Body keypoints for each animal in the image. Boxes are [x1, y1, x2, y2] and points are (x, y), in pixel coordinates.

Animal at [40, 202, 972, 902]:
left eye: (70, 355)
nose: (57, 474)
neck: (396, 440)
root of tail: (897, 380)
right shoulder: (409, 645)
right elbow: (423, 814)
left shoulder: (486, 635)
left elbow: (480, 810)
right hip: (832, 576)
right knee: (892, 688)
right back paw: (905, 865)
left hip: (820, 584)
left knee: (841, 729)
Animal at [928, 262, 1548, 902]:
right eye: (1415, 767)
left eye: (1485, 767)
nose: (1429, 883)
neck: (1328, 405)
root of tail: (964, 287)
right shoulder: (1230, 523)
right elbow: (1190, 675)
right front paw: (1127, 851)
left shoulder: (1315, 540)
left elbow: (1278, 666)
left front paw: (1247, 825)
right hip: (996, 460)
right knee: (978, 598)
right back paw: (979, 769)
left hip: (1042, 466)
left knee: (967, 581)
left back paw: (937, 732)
※
* **BRIEF**
Repeat the material above in full, keeping every word.

* **WRITTEN RESPONSE**
Body keypoints for each animal in the image. Boxes are [x1, y1, x2, y2] and points are (x, y), in pixel coordinates.

Animal at [40, 202, 972, 902]:
left eye: (70, 355)
nose: (57, 474)
neck: (396, 440)
root of tail: (897, 380)
right shoulder: (409, 645)
right elbow: (423, 814)
left shoulder: (486, 635)
left elbow: (480, 810)
right hip: (832, 576)
right knee: (892, 688)
right back paw: (905, 865)
left hip: (820, 584)
left knee: (841, 729)
Animal at [928, 262, 1548, 902]:
right eye: (1415, 767)
left eye: (1485, 767)
nose: (1429, 883)
neck: (1328, 405)
root of tail: (964, 287)
right shoulder: (1230, 523)
right elbow: (1190, 675)
right front paw: (1127, 851)
left shoulder: (1315, 540)
left elbow: (1278, 666)
left front paw: (1247, 825)
right hip: (996, 460)
right knee: (978, 598)
right back paw: (979, 769)
left hip: (1042, 466)
left knee: (967, 581)
left back paw: (937, 732)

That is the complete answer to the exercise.